The estimated cost of this LAUSD transformation would be nearly half-a-billion dollars.

By his own account, Broad is the fourth-richest resident of Los Angeles, with $7 billion in wealth. So he could easily finance this proposal out of pocket and still pay his property taxes in Brentwood.

But that’s not the plan.

Instead, Broad is shaking the can to his fellow foundationeers and squillionaires. The Gates Foundation of Seattle has already given $29 million for charter schools, while the Walmart-backed Walton Foundation of Bentonville, Ark. has invested over $65 million.

Broad says he’s “creating a more supportive policy environment for charters.” He hopes that virtually overturning the LAUSD in Los Angeles will set a revolutionary example that will enable charter schools to sweep the nation. The private sector would partially regain the control of public education that it lost in the 19th century, whose market-driven schools were excoriated by Charles Dickens.

But modern charter schools are a lot better, right? Some studies show a marked improvement in charters’ performance compared to traditional public schools in areas like reading and math. Others, however, suggest that the average results are about the same.

LAUSD already has more charters than any other U.S. school district. But supply-side institutions are risky. According to a new report by the Center for Media and Democracy, 2,500 have failed between 2001 and 2013 — 43 in Los Angeles alone — stranding their students and teachers and sinking many millions of U.S. taxpayer dollars. Charter teachers, lacking union support, appear to burn out faster.

According to his autobiography, “The Art of Being Unreasonable,” Broad blames school problems on administration (his signature educational achievement is the Broad Superintendent Academy, whose graduates include recently ousted LAUSD super John Deasy), with little attention to the actual rubber-meets-the road matter of better teaching. Like most charterites, Broad seems to feel that working under a tough superintendent without a union or tenure brings out the best in young teachers.

According to the bio, Broad resented attending Detroit’s Central High. “My high school teachers made it very clear that they found my constant questions annoying,” he recalls. It’s interesting that he doesn’t credit Central for any of his ample college success, not to mention his unparalleled business career.

He hasn’t always felt this hostility, though. In 2000, he persuaded former Colorado Governor Roy Romer to apply for LAUSD superintendent, the initial step in the steady if slow revival of the agency derided as “LA Mummified.” Romer and his board championed a $3.3 billion bond measure that studded the landscape with over 20 new LAUSD schools; Broad gave $200,000 toward its passage.

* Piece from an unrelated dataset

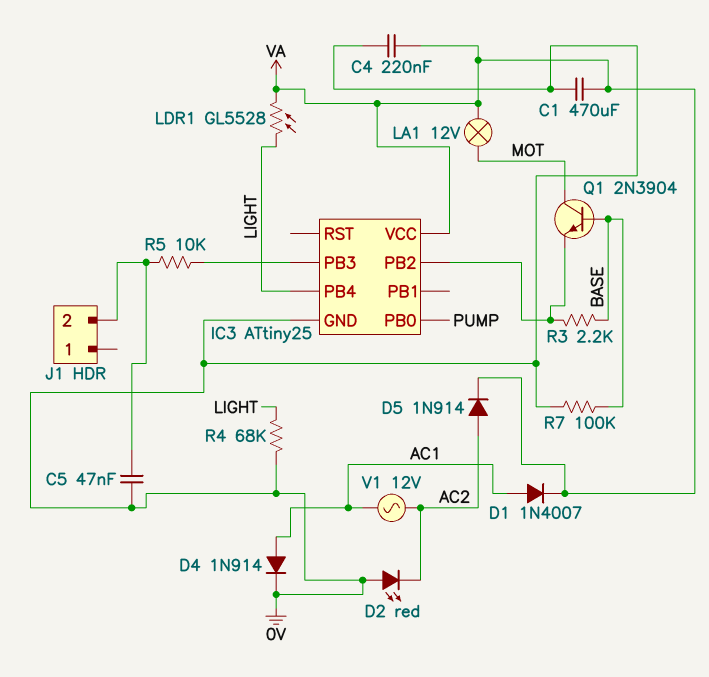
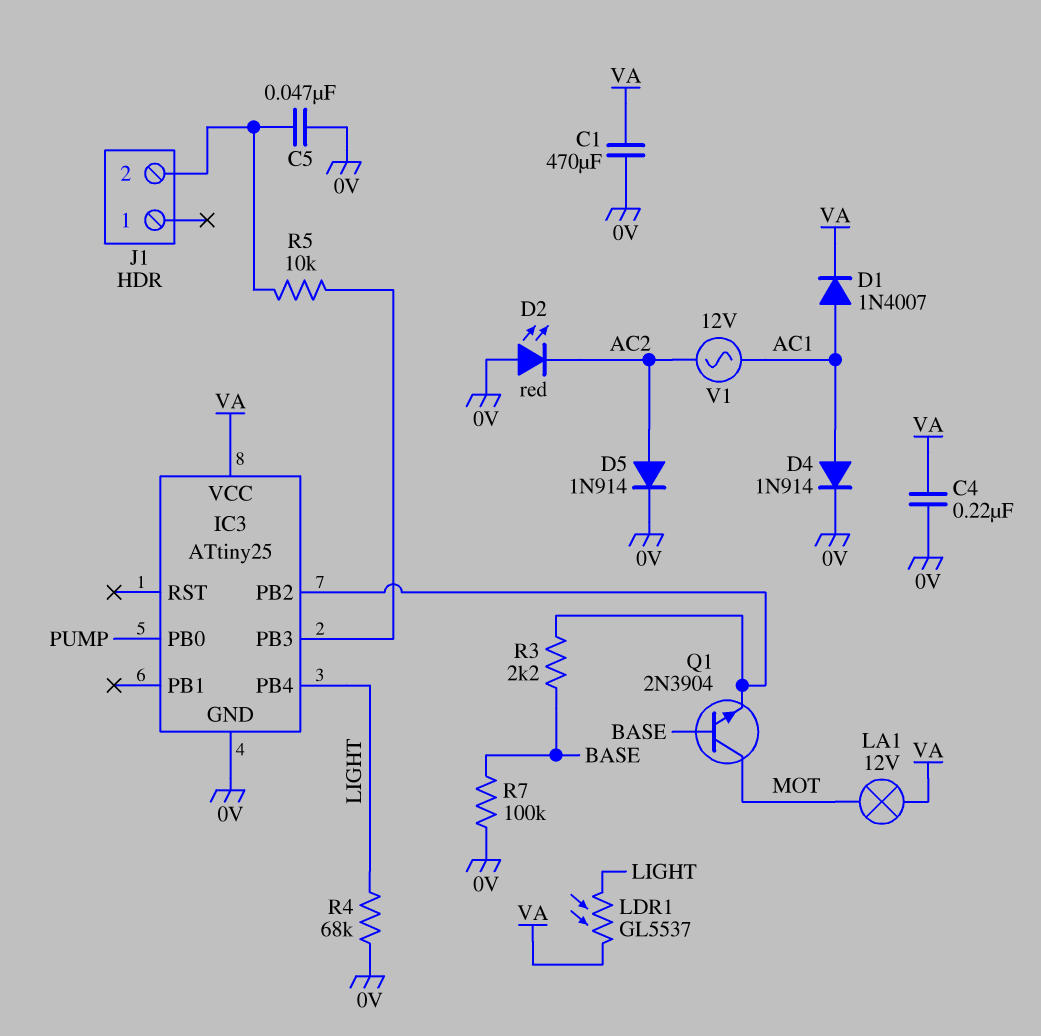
D5: diode 1N914 (A AC2, K VA) -> diode 1N914 (A AC2, K 0V)
LDR1: GL5528 (LIGHT, VA) -> GL5537 (LIGHT, VA)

In 2007, he cofounded Strong American Schools, a lobby for better schooling that reportedly eschewed “controversial’’ topics like vouchers and charter schools. But soon his Strong American Schools partner Bill Gates was rooting for charters and Broad followed. Yet, as recently as his 2012 autobiography, he didn’t find conventional public education hopeless.

Now, at 82, Broad’s ambition apparently is to do away with public education as we know it.

“Part of it is ideological commitment to the deregulation notion, and part of it is practical – teacher unions are the last, biggest unions, and taking them down will create much more room for a broader deregulation of the economy and public sector,” said United Teachers Los Angeles chief Alex Caputo Pearl.

Ultimately, it should be about the students. My late friend, LAUSD teacher Alan Kaplan, struggled for over 30 years to teach “left behind” children to think and aspire, rather than just pass standardized tests. I wonder how long Al and others like him would last under a tenure-free, test-focused, supply-side charter school system.